━━━━━ Provided data

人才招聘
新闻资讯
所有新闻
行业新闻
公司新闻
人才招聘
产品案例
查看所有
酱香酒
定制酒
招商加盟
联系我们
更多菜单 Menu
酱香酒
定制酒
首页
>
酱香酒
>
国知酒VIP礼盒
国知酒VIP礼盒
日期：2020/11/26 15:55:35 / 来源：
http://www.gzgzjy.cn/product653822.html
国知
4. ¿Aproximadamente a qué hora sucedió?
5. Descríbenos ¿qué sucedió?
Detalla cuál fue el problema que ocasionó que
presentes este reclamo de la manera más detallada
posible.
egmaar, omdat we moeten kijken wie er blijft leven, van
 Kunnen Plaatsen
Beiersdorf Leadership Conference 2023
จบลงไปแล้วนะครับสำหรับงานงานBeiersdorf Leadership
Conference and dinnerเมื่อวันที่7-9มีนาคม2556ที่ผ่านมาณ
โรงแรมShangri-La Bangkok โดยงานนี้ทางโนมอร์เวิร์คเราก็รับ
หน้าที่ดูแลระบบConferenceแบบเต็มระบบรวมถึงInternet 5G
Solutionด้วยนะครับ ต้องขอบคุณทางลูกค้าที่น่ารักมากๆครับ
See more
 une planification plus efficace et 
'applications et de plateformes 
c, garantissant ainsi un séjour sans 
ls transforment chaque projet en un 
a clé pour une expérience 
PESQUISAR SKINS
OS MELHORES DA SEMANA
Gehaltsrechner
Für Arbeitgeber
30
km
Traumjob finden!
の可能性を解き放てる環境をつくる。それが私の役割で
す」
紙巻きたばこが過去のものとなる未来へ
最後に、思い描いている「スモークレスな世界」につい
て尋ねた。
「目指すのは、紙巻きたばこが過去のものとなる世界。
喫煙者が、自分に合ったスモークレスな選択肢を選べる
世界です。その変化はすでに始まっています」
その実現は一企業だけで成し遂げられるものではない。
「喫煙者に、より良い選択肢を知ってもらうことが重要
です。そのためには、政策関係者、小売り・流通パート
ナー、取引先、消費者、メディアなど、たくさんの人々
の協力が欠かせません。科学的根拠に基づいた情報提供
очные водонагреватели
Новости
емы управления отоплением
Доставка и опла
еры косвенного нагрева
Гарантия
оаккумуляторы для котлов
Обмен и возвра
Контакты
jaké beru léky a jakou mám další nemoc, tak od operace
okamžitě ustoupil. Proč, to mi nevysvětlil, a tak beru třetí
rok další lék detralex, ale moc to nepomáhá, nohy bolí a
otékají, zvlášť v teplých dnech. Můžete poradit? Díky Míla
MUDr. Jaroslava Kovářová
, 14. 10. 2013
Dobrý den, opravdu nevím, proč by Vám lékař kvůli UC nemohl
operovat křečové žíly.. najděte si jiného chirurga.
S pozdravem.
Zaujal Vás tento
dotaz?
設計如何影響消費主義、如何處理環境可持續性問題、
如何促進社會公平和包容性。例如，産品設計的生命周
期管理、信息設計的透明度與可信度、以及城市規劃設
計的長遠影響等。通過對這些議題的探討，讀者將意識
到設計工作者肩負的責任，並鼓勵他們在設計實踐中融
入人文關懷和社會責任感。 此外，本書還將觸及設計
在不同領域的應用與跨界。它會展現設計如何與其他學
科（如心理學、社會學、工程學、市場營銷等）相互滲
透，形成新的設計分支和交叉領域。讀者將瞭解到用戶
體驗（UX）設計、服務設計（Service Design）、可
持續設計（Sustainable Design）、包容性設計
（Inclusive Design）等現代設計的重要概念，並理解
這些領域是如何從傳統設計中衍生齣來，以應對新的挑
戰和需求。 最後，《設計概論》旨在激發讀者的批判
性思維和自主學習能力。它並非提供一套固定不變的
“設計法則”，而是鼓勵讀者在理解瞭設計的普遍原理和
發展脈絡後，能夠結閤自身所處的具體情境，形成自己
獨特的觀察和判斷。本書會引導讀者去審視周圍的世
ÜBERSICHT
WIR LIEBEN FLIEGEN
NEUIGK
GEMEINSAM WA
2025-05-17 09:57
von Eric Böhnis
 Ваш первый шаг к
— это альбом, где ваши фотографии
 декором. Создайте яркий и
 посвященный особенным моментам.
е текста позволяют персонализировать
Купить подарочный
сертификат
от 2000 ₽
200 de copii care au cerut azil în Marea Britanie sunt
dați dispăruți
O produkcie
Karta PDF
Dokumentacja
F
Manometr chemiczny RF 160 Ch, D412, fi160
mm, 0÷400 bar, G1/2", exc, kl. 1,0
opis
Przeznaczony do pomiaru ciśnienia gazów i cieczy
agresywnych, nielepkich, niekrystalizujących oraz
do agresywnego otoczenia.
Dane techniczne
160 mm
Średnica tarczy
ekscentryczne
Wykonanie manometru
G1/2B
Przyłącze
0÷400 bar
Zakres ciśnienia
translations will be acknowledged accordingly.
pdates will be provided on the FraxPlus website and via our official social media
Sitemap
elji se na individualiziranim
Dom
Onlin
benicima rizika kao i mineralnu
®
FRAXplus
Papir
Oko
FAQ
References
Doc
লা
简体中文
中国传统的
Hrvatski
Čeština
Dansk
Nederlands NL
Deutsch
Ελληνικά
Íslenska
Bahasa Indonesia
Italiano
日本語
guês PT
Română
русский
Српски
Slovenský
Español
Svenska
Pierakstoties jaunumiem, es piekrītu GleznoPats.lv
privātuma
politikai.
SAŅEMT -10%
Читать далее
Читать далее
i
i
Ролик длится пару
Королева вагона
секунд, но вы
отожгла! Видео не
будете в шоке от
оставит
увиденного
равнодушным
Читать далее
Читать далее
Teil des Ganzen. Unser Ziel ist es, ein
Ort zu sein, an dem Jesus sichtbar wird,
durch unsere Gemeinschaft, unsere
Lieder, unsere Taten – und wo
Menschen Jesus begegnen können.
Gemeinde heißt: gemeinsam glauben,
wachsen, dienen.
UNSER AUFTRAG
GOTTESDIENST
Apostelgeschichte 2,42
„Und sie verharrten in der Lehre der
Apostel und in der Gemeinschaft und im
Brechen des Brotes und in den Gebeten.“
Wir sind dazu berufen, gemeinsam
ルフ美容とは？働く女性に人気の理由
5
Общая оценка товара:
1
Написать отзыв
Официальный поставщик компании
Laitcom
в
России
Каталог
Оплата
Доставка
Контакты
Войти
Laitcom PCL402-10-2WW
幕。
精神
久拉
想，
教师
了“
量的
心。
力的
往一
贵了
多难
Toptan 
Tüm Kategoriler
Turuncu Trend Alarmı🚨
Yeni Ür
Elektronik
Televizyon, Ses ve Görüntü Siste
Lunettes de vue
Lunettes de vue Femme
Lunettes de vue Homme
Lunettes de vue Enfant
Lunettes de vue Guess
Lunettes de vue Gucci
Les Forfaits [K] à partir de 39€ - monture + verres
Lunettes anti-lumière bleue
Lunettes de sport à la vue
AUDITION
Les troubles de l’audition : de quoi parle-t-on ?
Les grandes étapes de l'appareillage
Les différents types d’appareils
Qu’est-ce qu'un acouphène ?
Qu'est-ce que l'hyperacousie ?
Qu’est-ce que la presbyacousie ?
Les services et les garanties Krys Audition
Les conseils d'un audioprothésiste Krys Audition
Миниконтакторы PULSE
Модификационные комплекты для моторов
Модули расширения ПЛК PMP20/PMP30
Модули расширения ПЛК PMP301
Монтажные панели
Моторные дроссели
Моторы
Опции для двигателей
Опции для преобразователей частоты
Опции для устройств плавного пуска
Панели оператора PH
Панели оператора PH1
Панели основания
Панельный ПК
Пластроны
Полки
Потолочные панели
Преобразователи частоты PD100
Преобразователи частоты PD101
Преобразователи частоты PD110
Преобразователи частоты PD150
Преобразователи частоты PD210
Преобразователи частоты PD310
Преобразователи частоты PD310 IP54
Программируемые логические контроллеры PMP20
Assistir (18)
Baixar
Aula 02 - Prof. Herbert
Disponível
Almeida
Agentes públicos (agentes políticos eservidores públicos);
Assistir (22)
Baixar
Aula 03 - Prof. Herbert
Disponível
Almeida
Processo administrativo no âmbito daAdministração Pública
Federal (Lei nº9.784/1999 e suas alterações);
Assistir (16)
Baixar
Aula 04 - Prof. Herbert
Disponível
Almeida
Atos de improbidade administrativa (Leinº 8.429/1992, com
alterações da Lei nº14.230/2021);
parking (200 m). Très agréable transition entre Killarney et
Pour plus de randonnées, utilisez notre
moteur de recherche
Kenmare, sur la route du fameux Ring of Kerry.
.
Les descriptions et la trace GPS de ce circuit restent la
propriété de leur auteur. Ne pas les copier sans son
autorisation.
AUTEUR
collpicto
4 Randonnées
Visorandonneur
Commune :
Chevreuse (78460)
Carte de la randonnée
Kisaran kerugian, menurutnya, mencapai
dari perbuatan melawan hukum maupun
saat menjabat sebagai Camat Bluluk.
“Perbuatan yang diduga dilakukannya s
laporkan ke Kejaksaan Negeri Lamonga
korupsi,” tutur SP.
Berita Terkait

━━━━━━━━━━

_Task brief_
Line count for the string "Leadership": state how many lines in the data contain it, and output nothing else.

_Your response_
2